Michigan Republican Party Chairwoman Laura Cox was quick to respond to Greig's statement, noting Whitmer's gas tax hike "was always running on empty."

"The people of Michigan have rejected it since its announcement, and now with her own party leaving it dead on the side of the road, it’s time for Gov. Whitmer to get real and walk back to the negotiating table," Cox said in a statement. 

Whitmer's plan would phase in the 45-cents-per-gallon fuel tax increase over two years, eventually generating $2.5 million in new revenue. Once fully implemented, it would boost road funding $1.9 billion over current spending levels and end a $600 million General Fund dedication for more road aid, freeing up that money for schools and other priorities.

Senate Majority Leader Mike Shirkey of Clarklake and House Speaker Lee Chatfield of Levering have said they’ve provided a list of funding options to Whitmer that would include “material, new revenue” including some kind of gas tax increase.

Greig called the West Michigan Policy Forum’s plan to delay debt repayment on teachers pensions to free up money for roads the equivalent of “refinancing your car that already has like 200,000 miles on it.”

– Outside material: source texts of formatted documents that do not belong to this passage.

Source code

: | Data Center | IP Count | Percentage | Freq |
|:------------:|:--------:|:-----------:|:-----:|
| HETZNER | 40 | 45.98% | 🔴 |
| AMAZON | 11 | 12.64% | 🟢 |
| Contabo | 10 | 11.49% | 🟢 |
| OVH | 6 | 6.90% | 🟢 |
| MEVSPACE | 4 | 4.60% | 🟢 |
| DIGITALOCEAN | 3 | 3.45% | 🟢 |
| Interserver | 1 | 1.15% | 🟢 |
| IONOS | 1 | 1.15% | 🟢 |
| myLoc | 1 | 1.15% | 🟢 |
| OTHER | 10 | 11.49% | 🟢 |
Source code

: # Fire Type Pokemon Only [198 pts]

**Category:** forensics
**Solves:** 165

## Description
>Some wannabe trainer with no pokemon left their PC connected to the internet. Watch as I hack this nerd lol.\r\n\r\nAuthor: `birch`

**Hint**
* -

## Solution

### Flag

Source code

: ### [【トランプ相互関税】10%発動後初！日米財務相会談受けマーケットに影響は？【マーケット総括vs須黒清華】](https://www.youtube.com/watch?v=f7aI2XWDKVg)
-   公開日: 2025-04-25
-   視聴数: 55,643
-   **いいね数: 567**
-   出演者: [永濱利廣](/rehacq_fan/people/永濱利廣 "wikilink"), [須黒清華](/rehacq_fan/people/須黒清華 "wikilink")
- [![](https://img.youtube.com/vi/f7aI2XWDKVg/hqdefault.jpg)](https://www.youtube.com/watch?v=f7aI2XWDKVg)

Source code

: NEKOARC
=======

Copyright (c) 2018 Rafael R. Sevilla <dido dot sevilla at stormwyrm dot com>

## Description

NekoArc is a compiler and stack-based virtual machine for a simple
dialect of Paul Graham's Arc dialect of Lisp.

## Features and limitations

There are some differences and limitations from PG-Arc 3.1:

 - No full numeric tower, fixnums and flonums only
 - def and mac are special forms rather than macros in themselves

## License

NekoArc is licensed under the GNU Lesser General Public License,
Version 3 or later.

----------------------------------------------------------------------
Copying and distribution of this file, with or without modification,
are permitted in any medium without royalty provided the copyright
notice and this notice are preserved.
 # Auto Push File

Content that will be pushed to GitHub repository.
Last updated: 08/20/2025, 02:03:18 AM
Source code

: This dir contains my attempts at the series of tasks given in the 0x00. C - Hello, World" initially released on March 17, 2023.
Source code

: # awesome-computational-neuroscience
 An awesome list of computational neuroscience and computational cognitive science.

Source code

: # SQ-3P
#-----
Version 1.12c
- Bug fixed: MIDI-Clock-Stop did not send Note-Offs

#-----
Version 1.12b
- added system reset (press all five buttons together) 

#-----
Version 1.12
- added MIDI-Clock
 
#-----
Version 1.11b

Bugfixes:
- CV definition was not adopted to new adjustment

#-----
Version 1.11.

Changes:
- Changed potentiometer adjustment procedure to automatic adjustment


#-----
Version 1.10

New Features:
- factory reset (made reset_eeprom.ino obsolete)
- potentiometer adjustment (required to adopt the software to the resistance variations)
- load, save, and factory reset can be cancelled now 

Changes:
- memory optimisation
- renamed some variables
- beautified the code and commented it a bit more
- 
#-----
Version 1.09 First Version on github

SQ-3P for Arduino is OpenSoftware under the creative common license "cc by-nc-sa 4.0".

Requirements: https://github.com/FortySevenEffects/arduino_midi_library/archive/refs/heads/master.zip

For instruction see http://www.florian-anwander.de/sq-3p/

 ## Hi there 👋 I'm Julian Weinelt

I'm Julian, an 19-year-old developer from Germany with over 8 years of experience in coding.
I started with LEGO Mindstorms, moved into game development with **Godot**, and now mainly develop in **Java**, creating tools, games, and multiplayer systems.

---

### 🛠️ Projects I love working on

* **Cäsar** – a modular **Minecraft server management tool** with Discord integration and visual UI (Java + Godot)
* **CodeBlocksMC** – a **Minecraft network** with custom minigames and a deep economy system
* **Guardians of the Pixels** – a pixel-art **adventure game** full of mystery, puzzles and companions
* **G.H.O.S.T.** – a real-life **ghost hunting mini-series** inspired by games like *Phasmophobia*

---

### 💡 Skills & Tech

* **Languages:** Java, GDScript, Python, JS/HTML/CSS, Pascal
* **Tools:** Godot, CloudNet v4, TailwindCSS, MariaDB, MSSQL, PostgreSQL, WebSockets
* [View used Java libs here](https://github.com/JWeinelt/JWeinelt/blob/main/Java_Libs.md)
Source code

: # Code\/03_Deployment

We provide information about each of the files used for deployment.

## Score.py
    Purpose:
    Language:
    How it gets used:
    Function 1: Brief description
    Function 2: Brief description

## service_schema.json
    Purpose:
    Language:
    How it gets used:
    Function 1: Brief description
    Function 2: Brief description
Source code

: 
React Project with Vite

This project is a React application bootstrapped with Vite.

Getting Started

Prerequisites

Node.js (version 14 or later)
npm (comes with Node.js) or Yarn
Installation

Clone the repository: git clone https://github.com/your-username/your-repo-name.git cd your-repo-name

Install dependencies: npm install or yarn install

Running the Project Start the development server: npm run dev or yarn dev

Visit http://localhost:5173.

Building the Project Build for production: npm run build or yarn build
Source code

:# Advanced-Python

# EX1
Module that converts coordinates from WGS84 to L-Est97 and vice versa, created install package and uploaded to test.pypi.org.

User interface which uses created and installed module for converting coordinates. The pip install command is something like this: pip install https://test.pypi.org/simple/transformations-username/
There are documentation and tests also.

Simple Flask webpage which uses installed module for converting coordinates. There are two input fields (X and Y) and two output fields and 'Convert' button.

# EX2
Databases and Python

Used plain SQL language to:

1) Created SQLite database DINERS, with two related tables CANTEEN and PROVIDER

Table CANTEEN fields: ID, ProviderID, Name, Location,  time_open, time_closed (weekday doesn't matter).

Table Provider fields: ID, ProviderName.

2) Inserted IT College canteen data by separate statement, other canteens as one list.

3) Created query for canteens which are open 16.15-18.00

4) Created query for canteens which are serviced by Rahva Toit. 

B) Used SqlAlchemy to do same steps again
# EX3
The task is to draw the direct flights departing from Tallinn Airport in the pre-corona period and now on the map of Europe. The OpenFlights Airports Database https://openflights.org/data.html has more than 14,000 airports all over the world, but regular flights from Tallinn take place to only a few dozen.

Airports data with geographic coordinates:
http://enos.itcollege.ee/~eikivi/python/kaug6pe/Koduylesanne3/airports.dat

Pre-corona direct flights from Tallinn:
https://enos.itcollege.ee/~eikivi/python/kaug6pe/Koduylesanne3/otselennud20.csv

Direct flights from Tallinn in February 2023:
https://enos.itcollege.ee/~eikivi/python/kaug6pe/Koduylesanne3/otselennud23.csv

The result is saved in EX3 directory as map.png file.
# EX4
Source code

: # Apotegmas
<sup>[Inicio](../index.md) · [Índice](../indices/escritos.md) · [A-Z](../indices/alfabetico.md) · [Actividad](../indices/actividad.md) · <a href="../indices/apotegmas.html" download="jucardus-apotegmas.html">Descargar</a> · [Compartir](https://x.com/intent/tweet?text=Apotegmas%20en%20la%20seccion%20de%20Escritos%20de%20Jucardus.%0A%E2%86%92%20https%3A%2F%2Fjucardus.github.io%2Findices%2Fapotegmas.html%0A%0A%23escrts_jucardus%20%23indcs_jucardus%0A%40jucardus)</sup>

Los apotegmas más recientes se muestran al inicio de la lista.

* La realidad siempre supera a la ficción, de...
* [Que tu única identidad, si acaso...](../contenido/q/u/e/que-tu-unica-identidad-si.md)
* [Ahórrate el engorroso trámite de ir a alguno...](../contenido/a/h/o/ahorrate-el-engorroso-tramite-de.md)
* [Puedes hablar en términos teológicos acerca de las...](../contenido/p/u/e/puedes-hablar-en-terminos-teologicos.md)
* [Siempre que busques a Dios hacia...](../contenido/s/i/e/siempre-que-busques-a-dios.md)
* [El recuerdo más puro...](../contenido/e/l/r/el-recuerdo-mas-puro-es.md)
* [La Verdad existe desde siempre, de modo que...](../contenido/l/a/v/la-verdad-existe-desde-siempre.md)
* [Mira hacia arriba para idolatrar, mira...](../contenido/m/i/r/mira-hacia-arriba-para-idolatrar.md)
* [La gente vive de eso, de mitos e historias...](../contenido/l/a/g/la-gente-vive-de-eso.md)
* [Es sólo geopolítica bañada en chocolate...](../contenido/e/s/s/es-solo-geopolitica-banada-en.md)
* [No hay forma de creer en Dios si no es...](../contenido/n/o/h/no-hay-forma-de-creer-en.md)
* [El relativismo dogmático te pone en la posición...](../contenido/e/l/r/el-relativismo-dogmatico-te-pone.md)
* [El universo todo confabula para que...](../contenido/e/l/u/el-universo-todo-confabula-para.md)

“It's fiscally irresponsible to do and it's playing games with our teachers' pension fund,” she said.

House Democrats have proposed other solutions to generate $2.5 billion a year more for roads that chip away at the proposed 45-cent gas tax increase, Greig said, including taxing heavy trucks and closing corporate tax loopholes.

Ananich said he “supported the governor’s budget” and her desire to “solve the problem” with one gas tax hike. But “obviously, I think there’s other ways to get to solving the roads debate," he said.

Ananich said he’d personally like to explore the possibility of reining in outstanding Michigan Economic Growth Authority tax credits that were used to keep businesses in the state during the Great Recession, which he said could free up money for roads.

There are billions of dollars worth of the tax credits remaining, mostly with the Detroit Three automakers, through 2031. Chrysler, Ford Motor Co. and General Motors Co. renegotiated their tax credit agreements at the state's insistence to deal avoid future budget crises by capping annual payouts.

“I think there’s a lot of temperature in the Legislature, I think in the state of Michigan, that picking winners and losers to that degree, we might need to take a look at that,” he said.  “You’ve got to be careful when you’re looking at existing contracts, but I think the economic environment is dramatically different than it was when those were issued, and that could bring in hundreds of millions of dollars.”